OpenJurist

101 F3d 684 Huggins v. Commissioner of Internal Revenue

101 F.3d 684

77 A.F.T.R.2d 96-2317

David and Donna L. HUGGINS, Petitioners-Appellants,
v.
COMMISSIONER OF INTERNAL REVENUE, Respondent-Appellee.

No. 95-4221.

United States Court of Appeals, Second Circuit.

May 15, 1996.

NOTICE: THIS SUMMARY ORDER MAY NOT BE CITED AS PRECEDENTIAL AUTHORITY, BUT MAY BE CALLED TO THE ATTENTION OF THE COURT IN A SUBSEQUENT STAGE OF THIS CASE, IN A RELATED CASE, OR IN ANY CASE FOR PURPOSES OF COLLATERAL ESTOPPEL OR RES JUDICATA. SEE SECOND CIRCUIT RULE 0.23.

David Huggins, pro se, Rochester, N.Y.

Donna L. Huggins, pro se, Rochester, N.Y.

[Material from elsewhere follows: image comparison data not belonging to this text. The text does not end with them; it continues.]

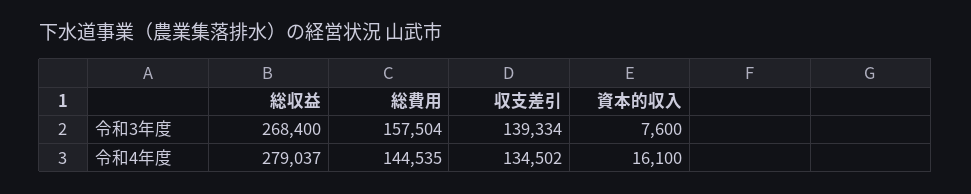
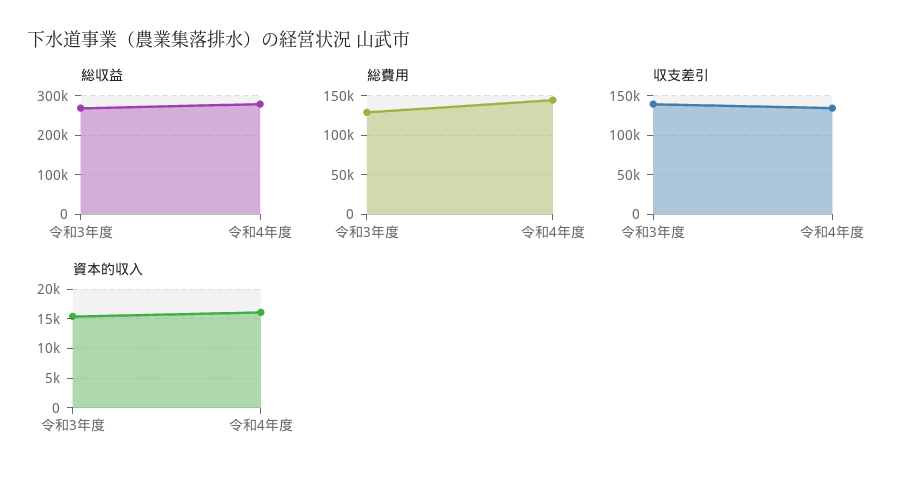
総費用, 令和3年度: 157504 -> 130000
資本的収入, 令和3年度: 7600 -> 15000

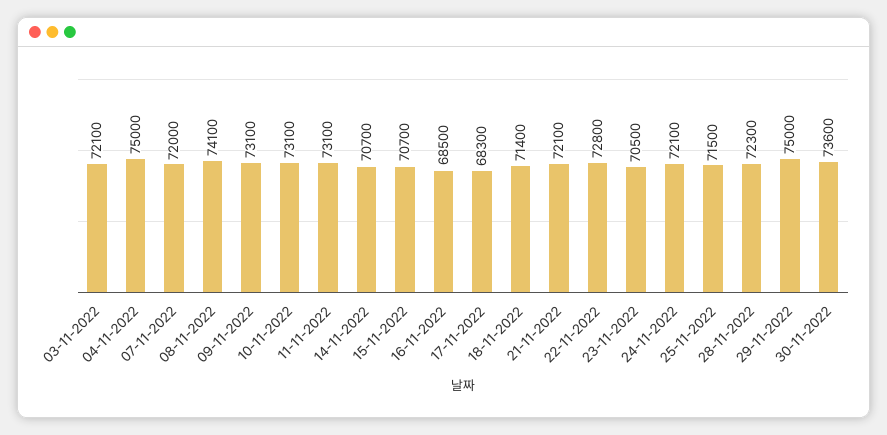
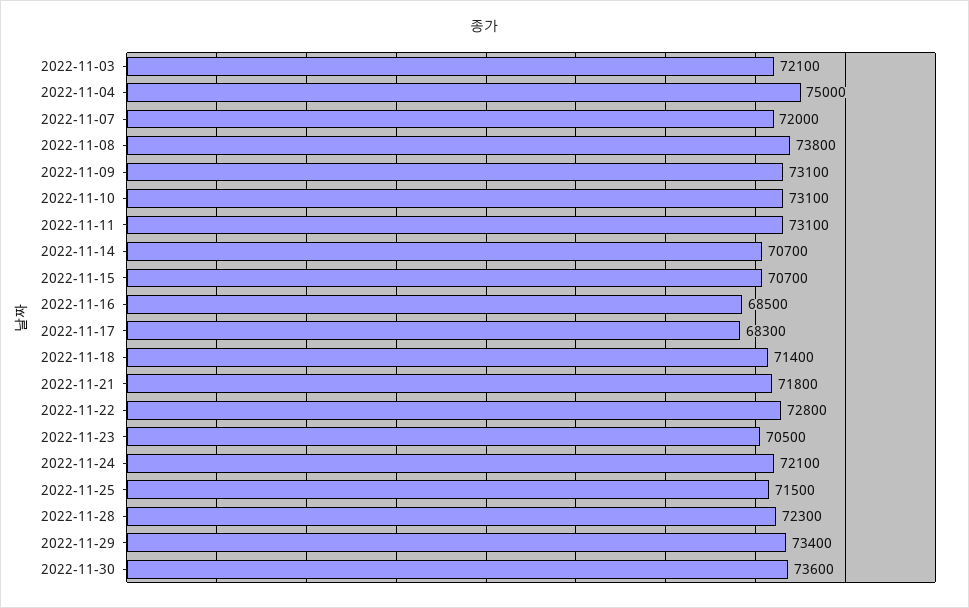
08-11-2022: 74100 -> 73800
21-11-2022: 72100 -> 71800
29-11-2022: 75000 -> 73400

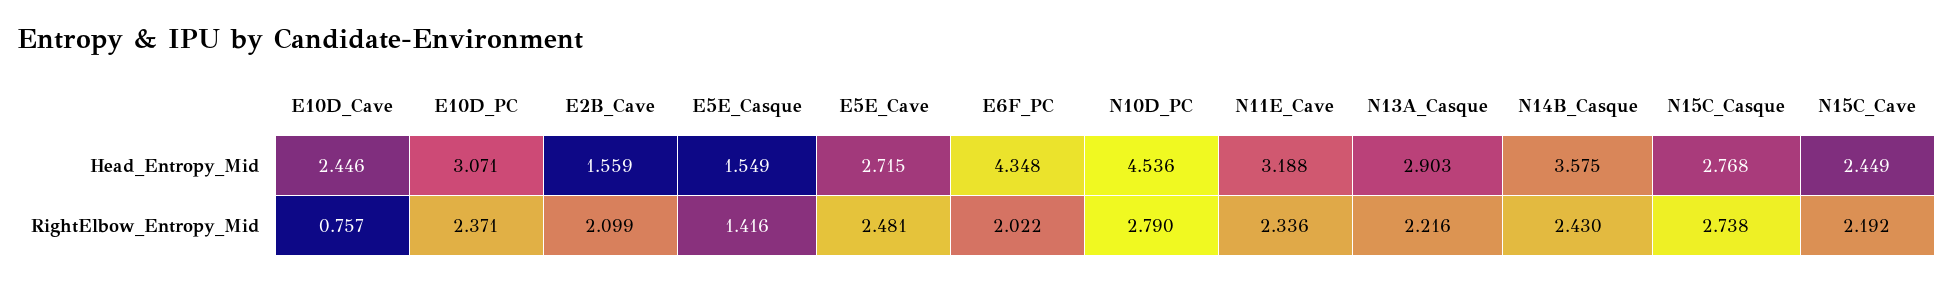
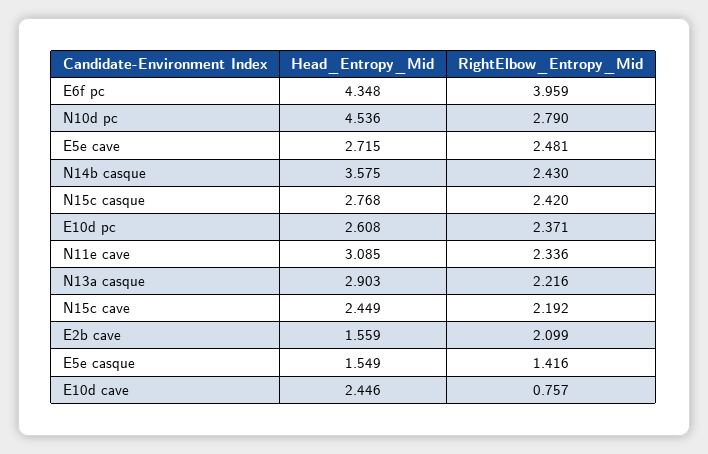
E10D_PC, Head_Entropy_Mid: 3.071 -> 2.608
N11E_Cave, Head_Entropy_Mid: 3.188 -> 3.085
E6F_PC, RightElbow_Entropy_Mid: 2.022 -> 3.959
N15C_Casque, RightElbow_Entropy_Mid: 2.738 -> 2.42

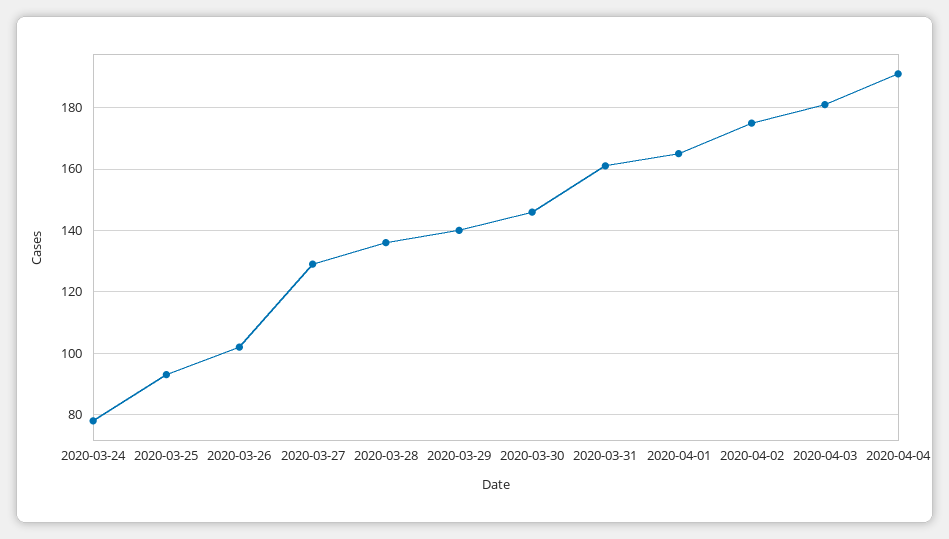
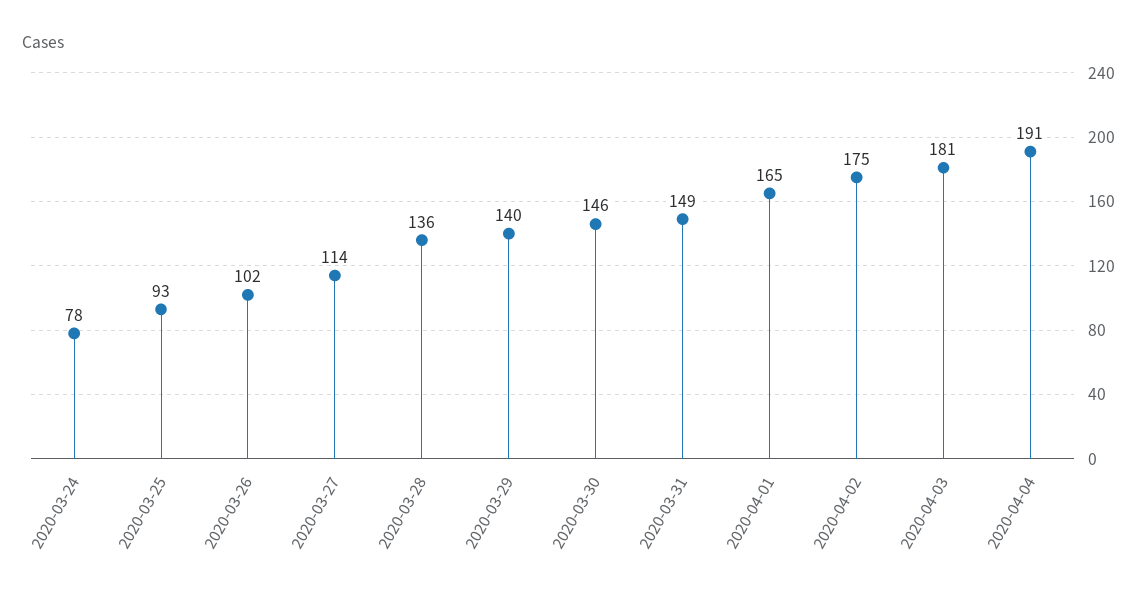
2020-03-27: 130 -> 114
2020-03-31: 160 -> 149

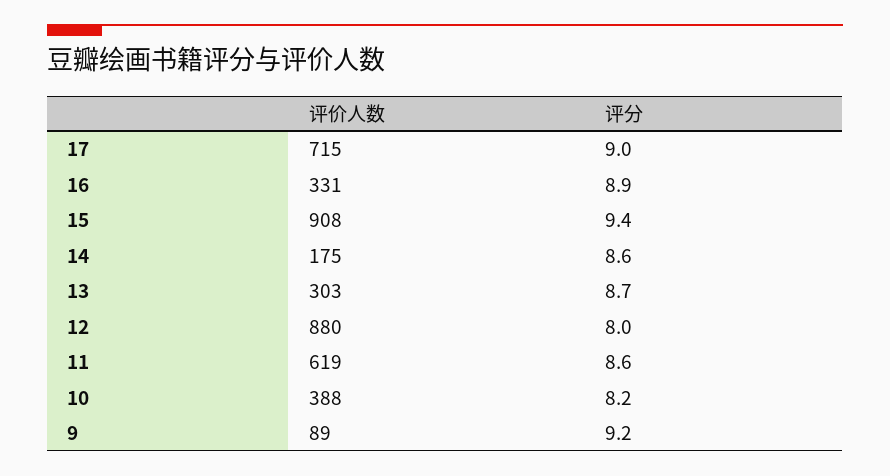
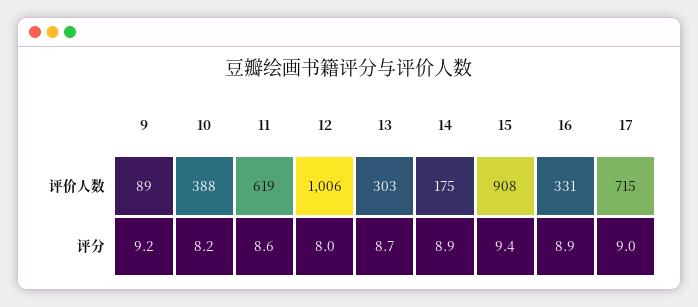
评分, 14: 8.6 -> 8.9
评价人数, 12: 880 -> 1006

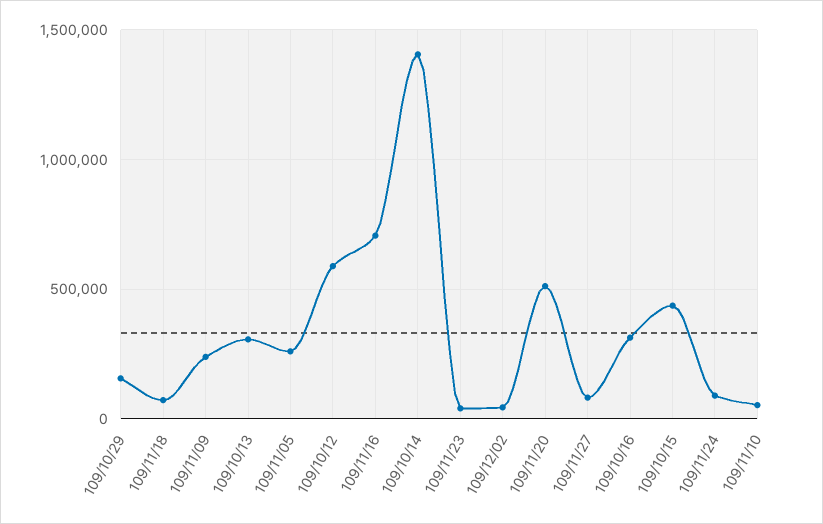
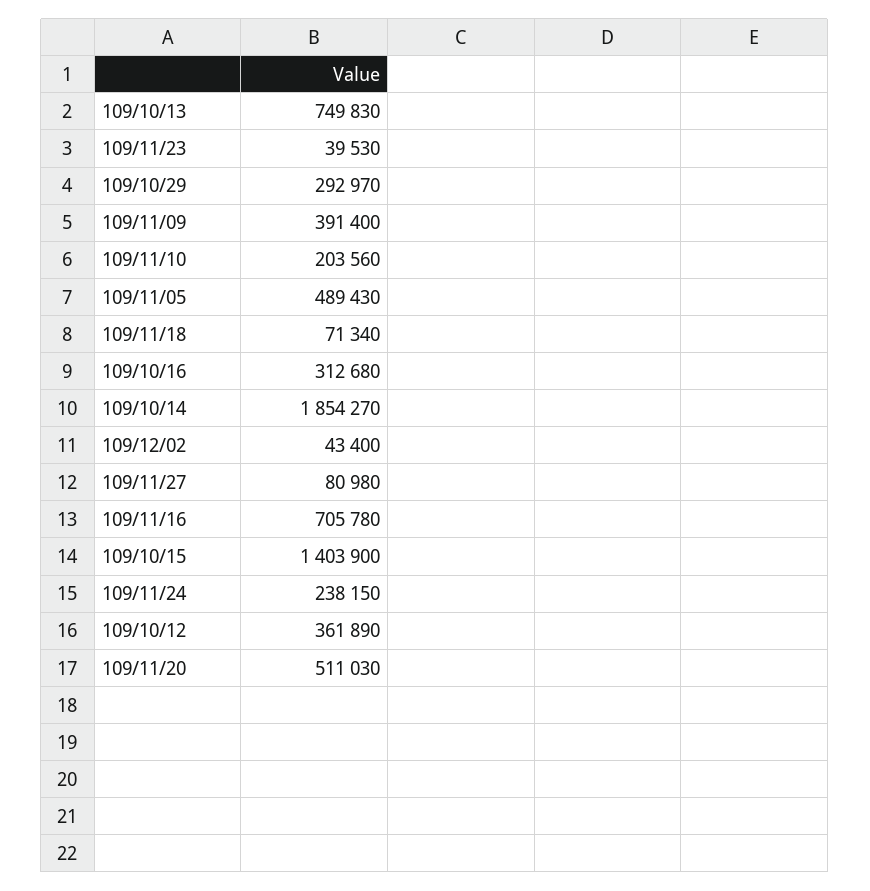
109/10/29: 150000 -> 292970
109/11/09: 250000 -> 391400
109/10/13: 300000 -> 749830
109/11/05: 250000 -> 489430
109/10/12: 600000 -> 361890
109/10/14: 1400000 -> 1854270
109/10/15: 450000 -> 1403900
109/11/24: 100000 -> 238150
109/11/10: 50000 -> 203560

Loretta C. Agrett, U.S. Dep't of Justice, Tax Division, Washington, D.C.

U.S.T.C.

AFFIRMED.

PRESENT: FEINBERG, CABRANES and PARKER, Circuit Judges.

SUMMARY ORDER

1

This cause came on to be heard on the transcript of record from the United States Tax Court and was taken on submission.

2

ON CONSIDERATION WHEREOF, IT IS HEREBY ORDERED, ADJUDGED AND DECREED that the judgment of the United States Tax Court is hereby AFFIRMED.

3

In 1992 and at the time of trial, petitioners-appellants David and Donna Huggins were citizens of the United States and residents of New York. In 1992 petitioners worked for various businesses and earned income. Instead of filing Federal Income Tax Returns 1040 for 1992, they filed Forms 1040NR, applicable to non-resident aliens. Petitioners failed to report substantial amounts of their income on the 1040NR forms.

4

Respondent issued notices of deficiency to petitioners, asserted delinquency penalties against them and prepared substitute Federal Income Tax Returns 1040 for both petitioners for 1992.

5

At the trial before the United States Tax Court, petitioners--who, in the Tax Court's words, "ma[d]e various tax protestor arguments"--claimed that their income was non-taxable. They also argued that the Commissioner had no authority to prepare substitute returns and that the notice of deficiency was not valid. The court found that petitioners' claims had no merit and entered judgment for Respondent.

6

Petitioners continue to pursue these and similarly frivolous arguments on appeal. For substantially the reasons stated by Judge Swift in his findings entered on the record on June 5, 1995, we affirm the judgment of the United States Tax Court.

7

We have considered all of petitioners' contentions on this appeal and have found them to be without merit.

8

Accordingly, the judgment of the Tax Court is AFFIRMED.